Se dice que "el país seguirá navegando entre las expectativas del miedo, la muerte, el secuestro, el despojo y el ultraje", y agrega que:   "los síntomas o atisbos de desintegración social, que ya asoman en las calles de nuestras ciudades, son un mensaje que la comunidad nacional no debe dejar de oír.
  La responsabilidad es del Estado. Este debe dar seguridad, comida a los indigentes y subsidios a los miembros de la sociedad civil a efectos de protegerlos de los graves riesgos.
  Las crisis en lo hogares se ha acelerado. El piso para vivir sigue descendiendo.
  En la encuesta de hogares se observan datos alarmantes. Las cifras de las encuestas de Consultora Equis de Artemio López debe preocupar a la clase política dirigente, que aún sigue gozando de los privilegios del poder.
  El sector de hogares con ingreso de $500.- o menos es que más ha restringido sus consumos diarios. Por ejemplo, usa productos de 2ª. ó 3as. marcas buscando menor precio, además de dejar de comprar algunos productos, en transportes bajo un 33% su uso, en telefonía fija un 35%, a un 25% le cortaron los servicios públicos, un 51% ha suspendido el pago de impuestos y para los chicos, un 10% dejó el co-legio secundario para hacer changas, ya que en promedio pueden aportar $ 56.- por mes.
  Para el grupo de $ 500.- a $ 800.- de ingresos ha restringido sus gastos en un 50% en diversos rubros como taxi, cine, delivery y dejado de pagar impuestos, parcialmente.
  La banda poblacional de ingresos de $ 800.- a 3.000.- también restringe algunos consumos como restaurant, taxi, teléfono, en promedio de un 40%, incluso el servicio doméstico, 26%.
  También los grupos más ricos de $ 3.000.- a 16.000.- mensuales reducen sólo teléfono, taxi y el servicio doméstico en un promedio del 36% al 23%. Algunos jóvenes estudiantes cursan en colegios de menor monto.
  Todos estos datos sirven para abonar las siguientes conclusiones:

= se agudizará la recesión
= los sectores más pobres serán los más castigados
= la clase media es la que más sufrirá por su pérdida de status     socioeconómico
= unos bajan de nivel por la escalera y otros por el ascensor
= nadie está satisfecho
= nadie se salva de estas restricciones en mayor o menor medida
= la excepción es la clase política, los jueces y los legisladores que no    pagan ganancias, etc.
= si el Estado salvaje sigue imponiendo tributos, está comenzando una    peligrosa desobediencia tributaria, de servicios municipales y    territoriales, que puede debilitar las arcas públicas
= los pequeños no pagan las cargas previsionales y el trabajo en negro    aumenta peligrosamente
  
Otro dato relacionado con el deterioro social es la comparación del aumento de la pobreza, aunque permanezca constante la tasa de desocupación entre

           1994             14% desempleo
                              19 puntos pobreza
           2000             14% desempleo
                               30 puntos pobreza por mayor degradación del salario
  Estos datos deben hacer reflexionar a la dirigencia nacional.
  La crisis abarca a todos.
  Los que más sufren este ultraje, en estado anómico pueden reaccionar violentamente.
  Se observa signos de descomposición del tejido social.
  La fragilidad de las instituciones contribuye a que no se visualice una solución.
  La violencia se irá enseñoreando a medida que no cunda el ejemplo desde arriba, la delincuencia estará con más presencia en las calles.
  Si los empleados de Aerolíneas Argentinas resuelven acampar en los aeropuertos y colocar ollas populares, no es una buena señal. La fuerza pública en este caso fue desbordada por la presión sindical sectorial.

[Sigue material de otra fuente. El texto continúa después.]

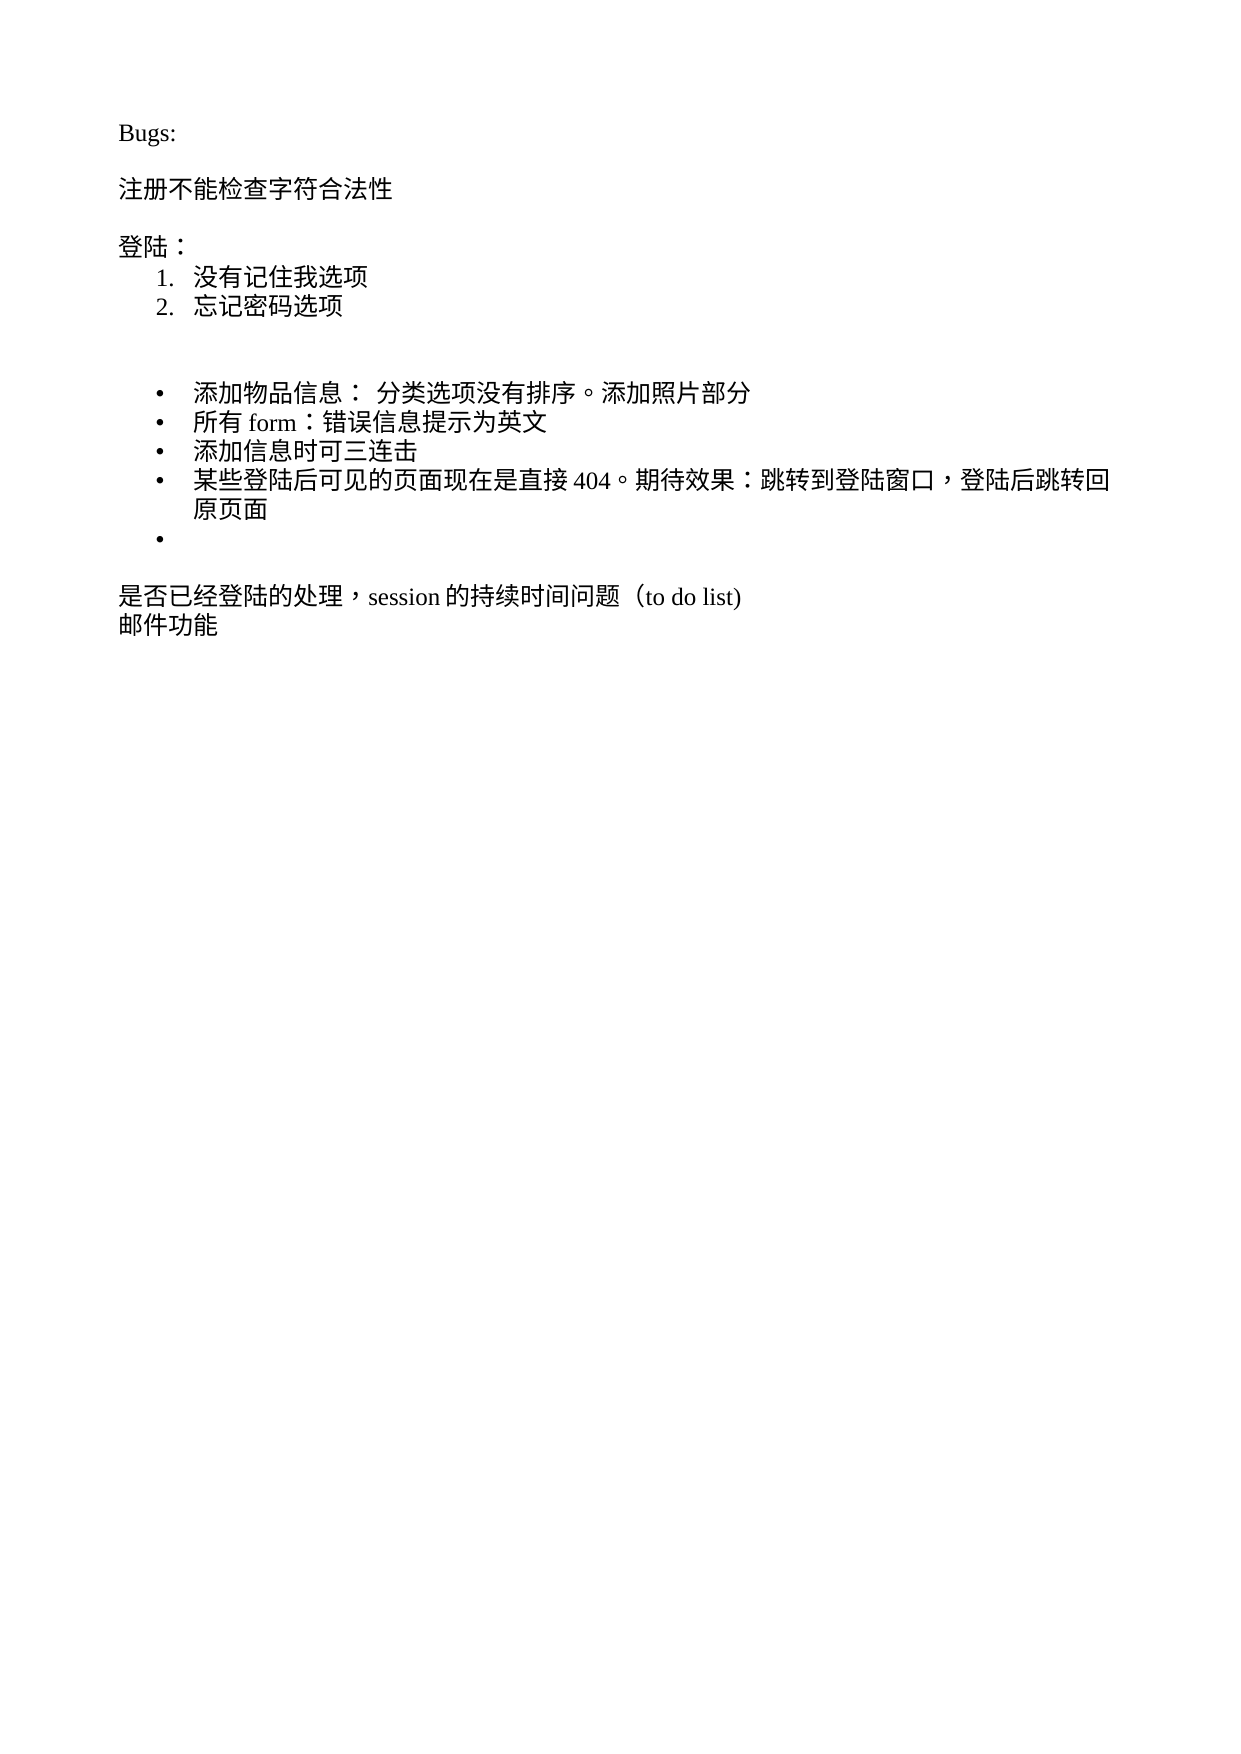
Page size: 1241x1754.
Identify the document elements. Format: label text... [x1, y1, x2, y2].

text 登陆： [118, 233, 1122, 263]
list 添加信息时可三连击 [156, 437, 1122, 466]
list 没有记住我选项 [156, 263, 1122, 292]
text 邮件功能 [118, 612, 1122, 641]
text Bugs: [118, 118, 1122, 147]
text 注册不能检查字符合法性 [118, 176, 1122, 205]
text 是否已经登陆的处理，session的持续时间问题（to do list) [118, 582, 1122, 612]
list 忘记密码选项 [156, 292, 1122, 321]
list 添加物品信息： 分类选项没有排序。添加照片部分 [156, 379, 1122, 408]
list 所有form：错误信息提示为英文 [156, 408, 1122, 437]
list 某些登陆后可见的页面现在是直接404。期待效果：跳转到登陆窗口，登陆后跳转回原页面 [156, 466, 1122, 525]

        En síntesis, el cuadro económico, financiero, social, jurídico y de seguridad es muy grave. Todo hace pensar que estamos en presencia de síntomas de disgregación social, ya que el país seguirá amenazado por: el miedo, la muerte en las calles, el peligro de ser rehén, o muerto en un tiroteo; víctima del despojo impositivo y sobre todo desesperanzados; dejar de visualizar el horizonte de la vida. ¿Está todo perdido?. ¿Donde está la iniciativa, la volun-tad y la fortaleza para salir de este estado pre anárquico?.